* What to produce *
Put the lines of the listing below into a JSON list of strings, one string per line with blank lines omitted, beginning at the line with "pose: elev=262.2 azim=271.9" and continuing through the line with "Dot at: (187, 274)". Leave out the pictures.

(Recorded data)
"""

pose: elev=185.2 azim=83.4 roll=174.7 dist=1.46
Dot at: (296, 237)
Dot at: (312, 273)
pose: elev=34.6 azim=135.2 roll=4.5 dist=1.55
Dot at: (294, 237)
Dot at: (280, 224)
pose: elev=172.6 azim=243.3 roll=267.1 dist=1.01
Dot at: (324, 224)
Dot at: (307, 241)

"""
"""

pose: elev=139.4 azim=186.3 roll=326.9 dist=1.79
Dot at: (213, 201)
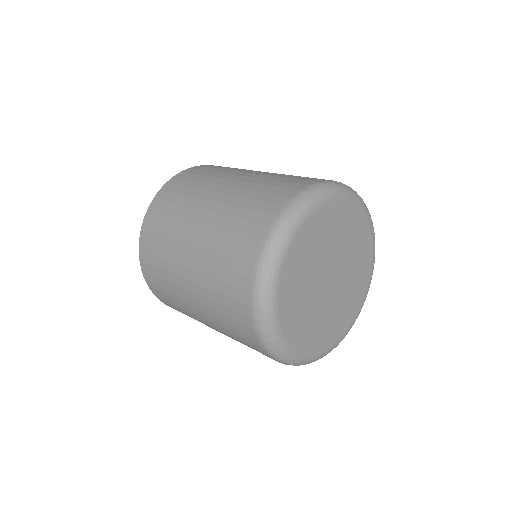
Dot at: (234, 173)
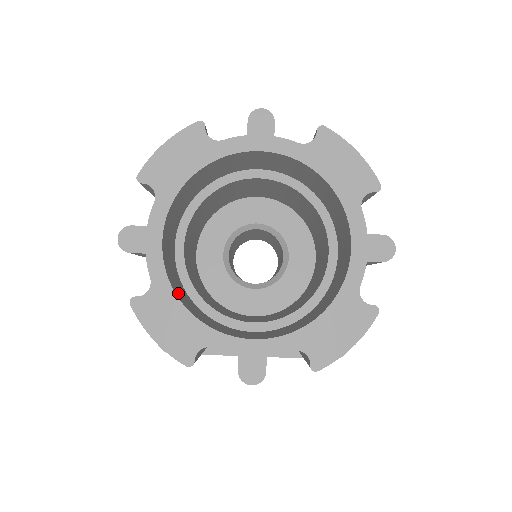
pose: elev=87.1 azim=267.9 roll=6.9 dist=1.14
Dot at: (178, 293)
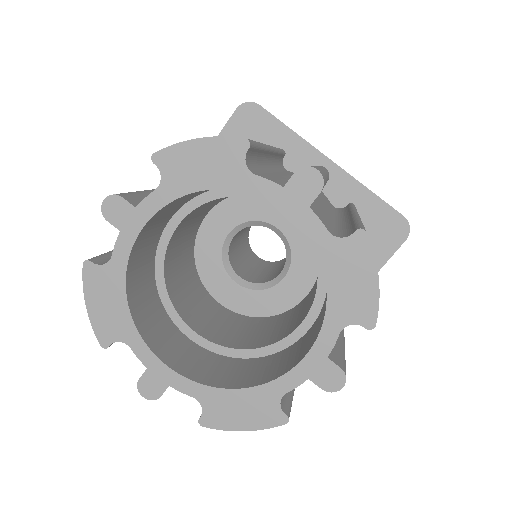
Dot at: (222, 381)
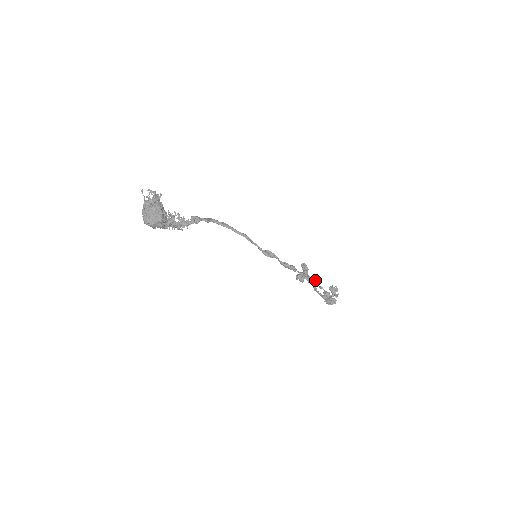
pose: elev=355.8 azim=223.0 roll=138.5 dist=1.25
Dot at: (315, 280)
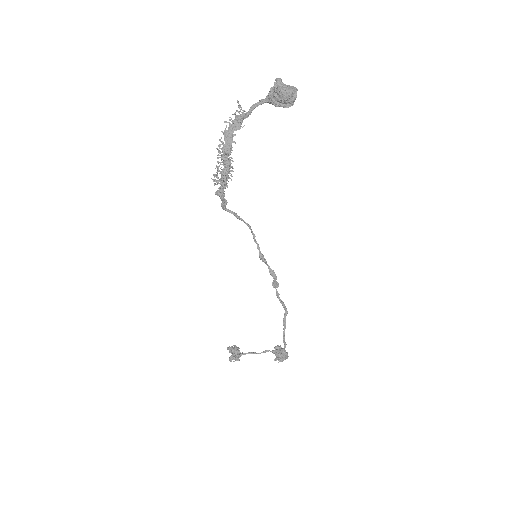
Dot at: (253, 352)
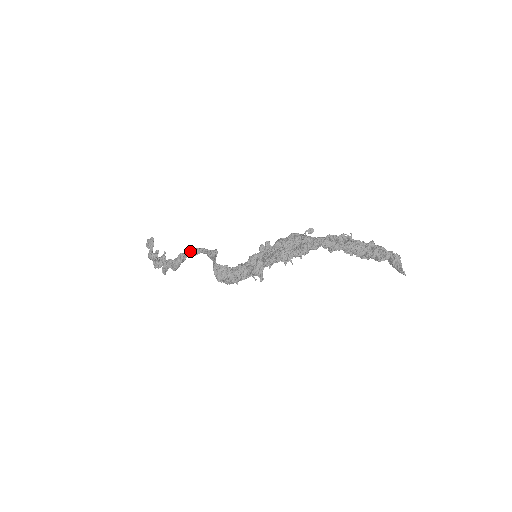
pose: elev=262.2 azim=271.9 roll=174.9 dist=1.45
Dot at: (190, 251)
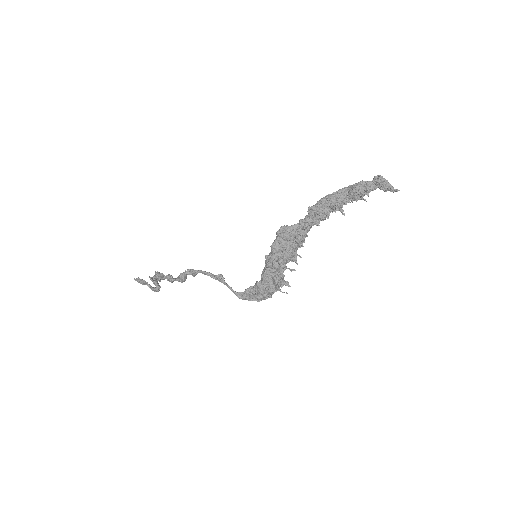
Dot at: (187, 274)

"""
"""

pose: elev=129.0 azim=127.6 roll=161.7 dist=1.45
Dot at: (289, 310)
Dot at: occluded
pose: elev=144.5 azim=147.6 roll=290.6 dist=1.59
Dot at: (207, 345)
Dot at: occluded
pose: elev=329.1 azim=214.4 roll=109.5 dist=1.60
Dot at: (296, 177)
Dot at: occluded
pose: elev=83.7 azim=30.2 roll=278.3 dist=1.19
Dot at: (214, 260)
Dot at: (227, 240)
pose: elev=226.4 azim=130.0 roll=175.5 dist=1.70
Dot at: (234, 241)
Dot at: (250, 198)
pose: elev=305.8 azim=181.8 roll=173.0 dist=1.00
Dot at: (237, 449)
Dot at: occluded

"""

* Finished exercise *
[
  "pose: elev=262.2 azim=271.9 roll=174.9 dist=1.45",
  "Dot at: (190, 251)",
  "Dot at: (187, 274)"
]